Roller coasters are crafted to exchange two types of energy: gravitational and kinetic. Gravitational energy, sometimes called “gravitational potential energy” is the energy stored due to an object’s position in a gravitational field. Kinetic energy is energy due to an object’s motion. When the roller coaster car climbs the hill, its gravitational energy increases as it moves farther from Earth’s surface. When the car descends, that gravitational energy is converted to kinetic energy as the car increases speed. Whenever the exchange between gravitational and kinetic energy happens, the roller coaster changes speed. When the energy exchange is especially rapid, passengers experience thrilling acceleration and g-forces! Loops and curves can also rapidly change the passengers’ velocity and provide strong g-forces and accelerations.

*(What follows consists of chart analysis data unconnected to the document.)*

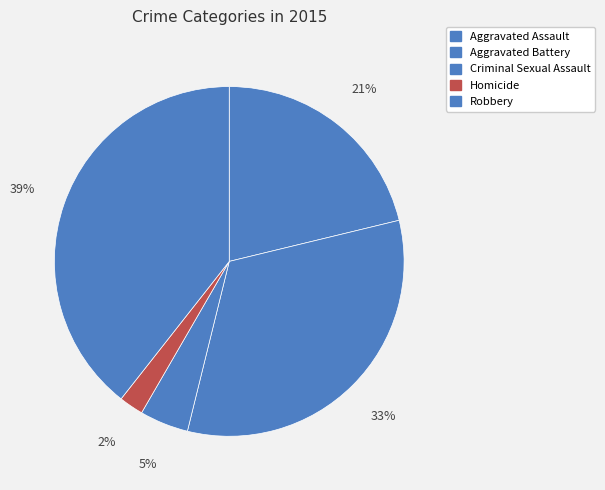

Is Aggravated Assault the majority of the pie?

No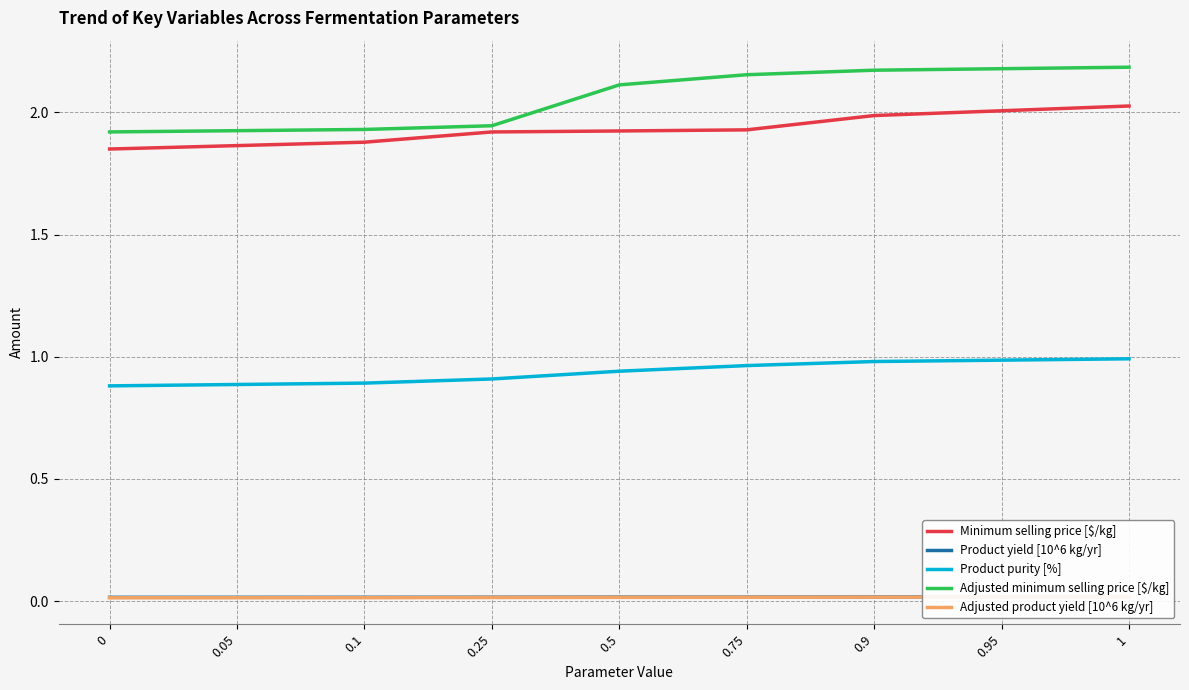

The Minimum selling price [$/kg] series shows 1.8 at 0. True or false?

True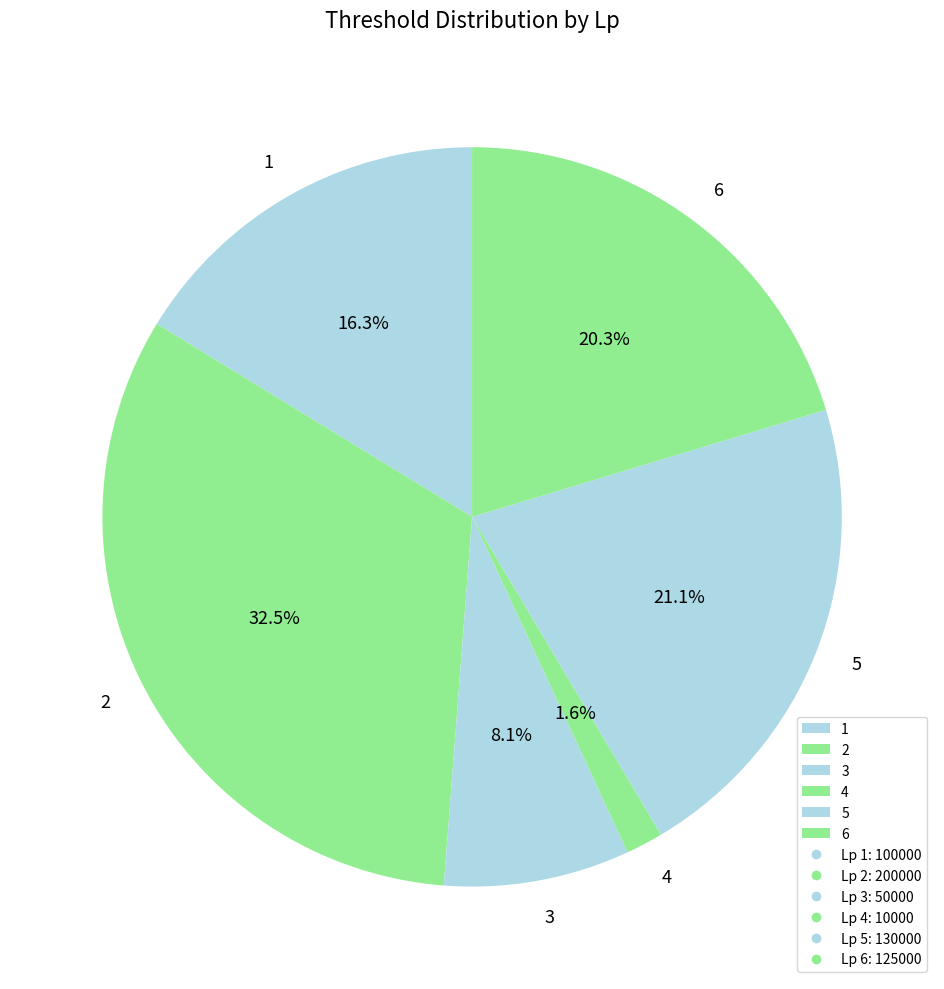

What percentage is the 6 slice, to the nearest percent?

20%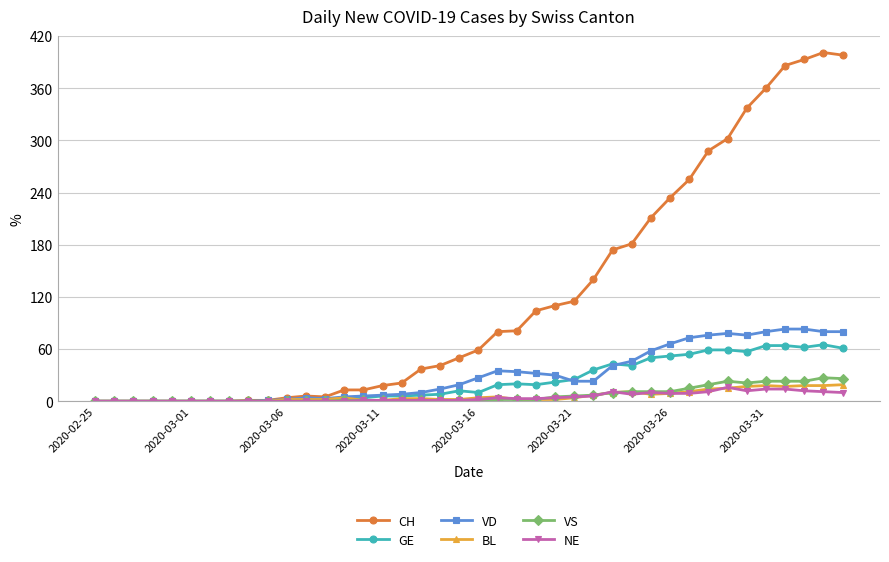

How many values in the VD series are below 23?

20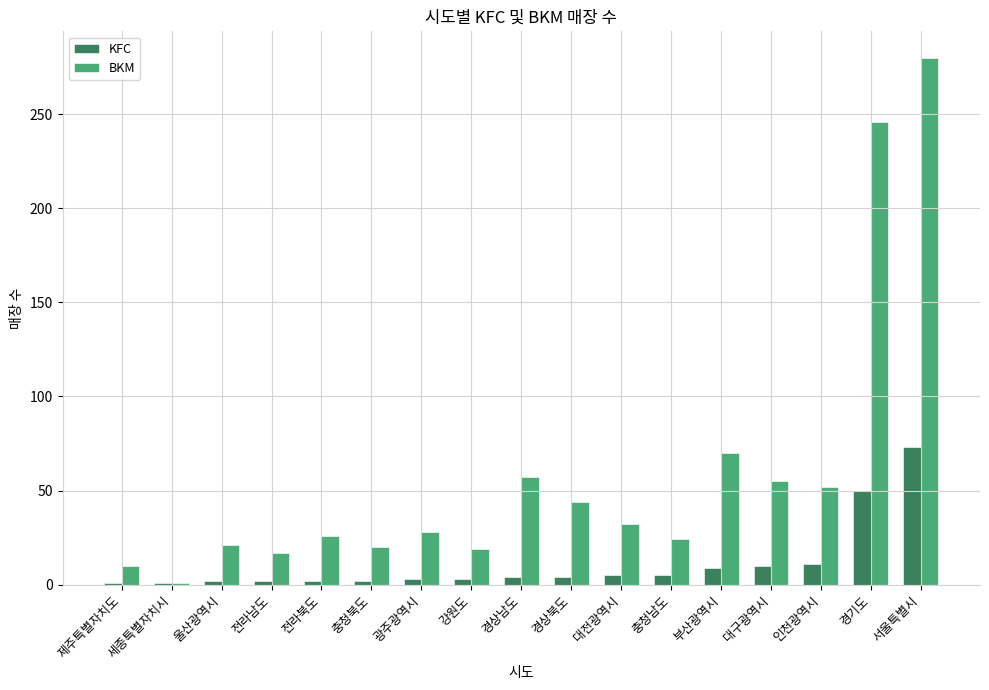

What is the highest value of the BKM series?

280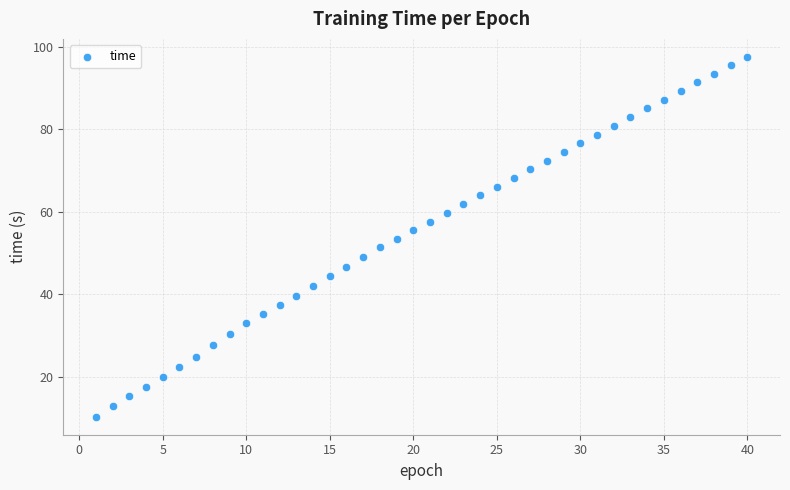

What is the range of X values (max minus min)?

39.0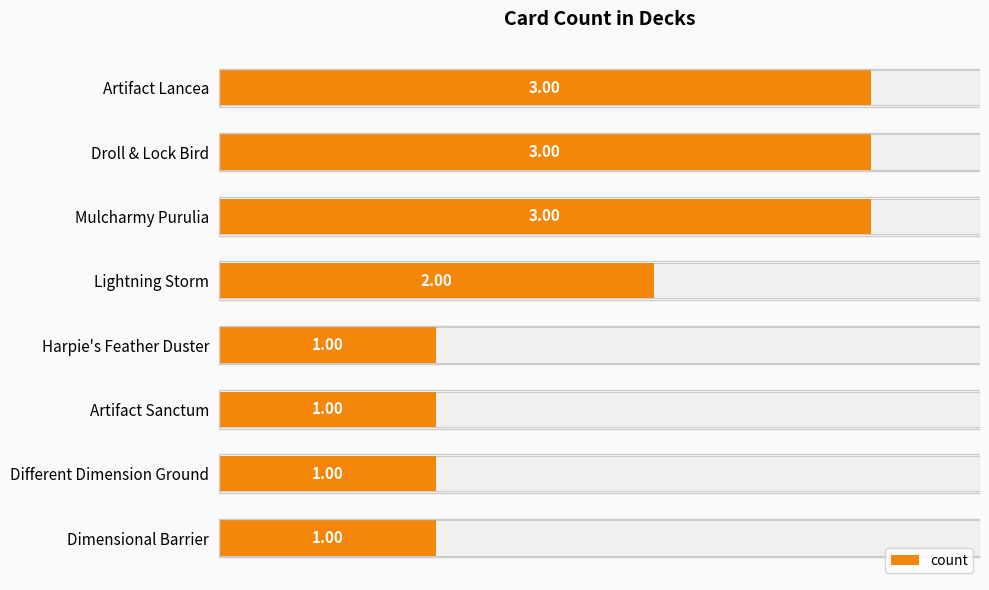

The chart shows a value of 1 at Artifact Sanctum. True or false?

False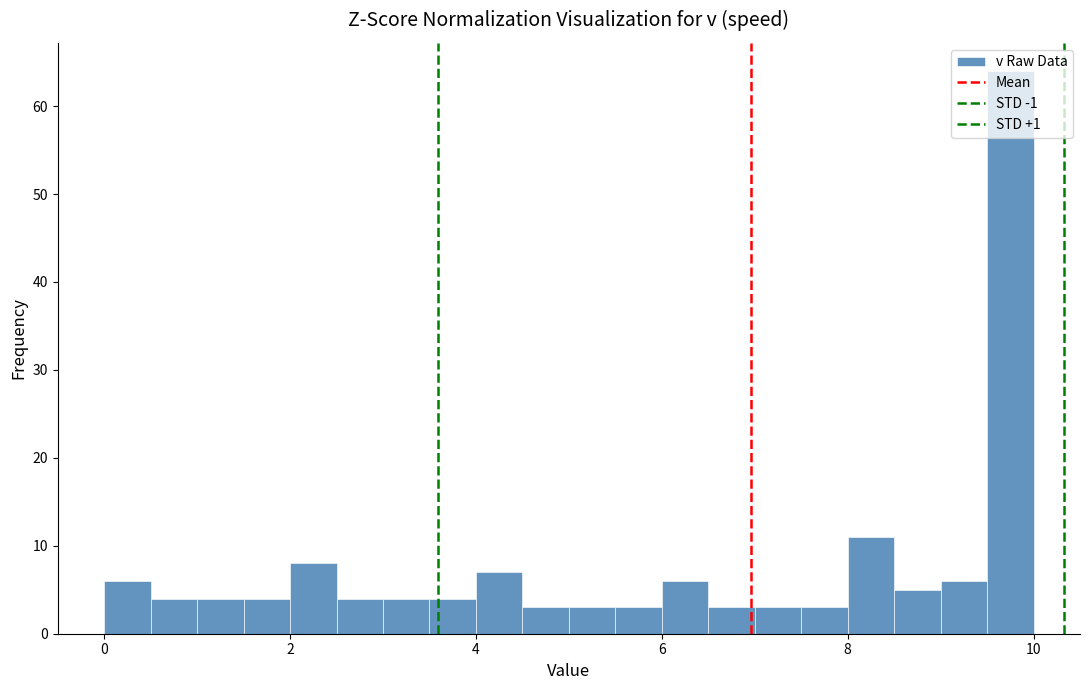

Read against the x-axis, roughly where is the centre of the tallest bar?

9.8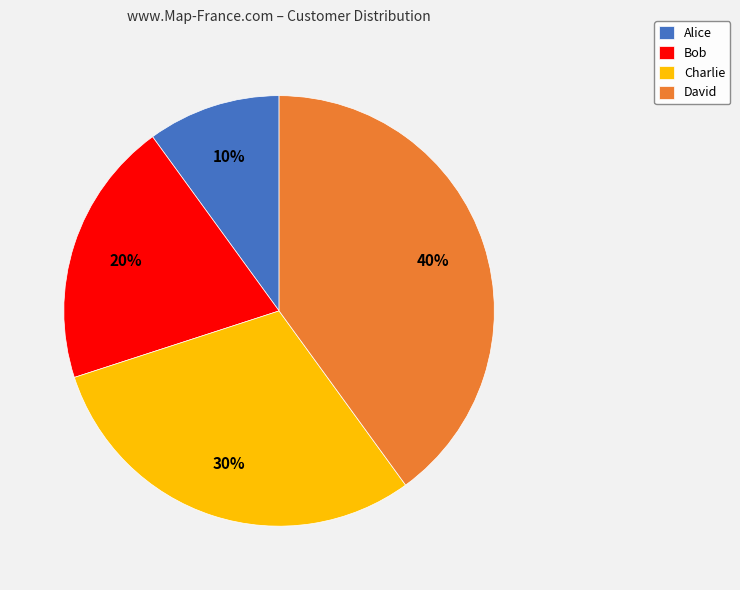

Is it true that Charlie is 30% of the pie?

True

Provide students with images of the Flip Flap. Look at the design and invite students to describe the ride. What do they notice? Then, direct students to identify the points of gravitational potential energy and kinetic energy. What do students notice about the points of gravitational potential energy and kinetic energy?  How can they mirror similar points of gravitational potential energy and kinetic energy in their design?

The Flip Flap Railway was designed with a circular loop; however, many modern roller coasters, such as Morey’s Piers Great Nor Easter, have a teardrop loop. Encourage students to observe the design of roller coasters in the 1900s and compare them with modern day roller coasters. How does the design differ from modern roller coasters, such as Morey’s Piers Great Nor Easter, or coasters that students might have ridden? If time allows, students might select additional images from this gallery and identify differences in the points of potential and kinetic energy in each.

Motivate students to think about creating their own roller coasters. Ask students to consider points of gravitational potential energy and kinetic energy in their design along with loops and curves to add velocity and acceleration. How can they apply what they learned from studying and analyzing the images? Then, allow students to work in collaborative groups to construct their own roller coasters using a marble, foam tubing, masking tape, and a plastic cup.

Studying the role of science and engineering design at amusement parks helps students discover real-world applications. Besides a roller coaster, what other STEM connections could be made at an amusement park?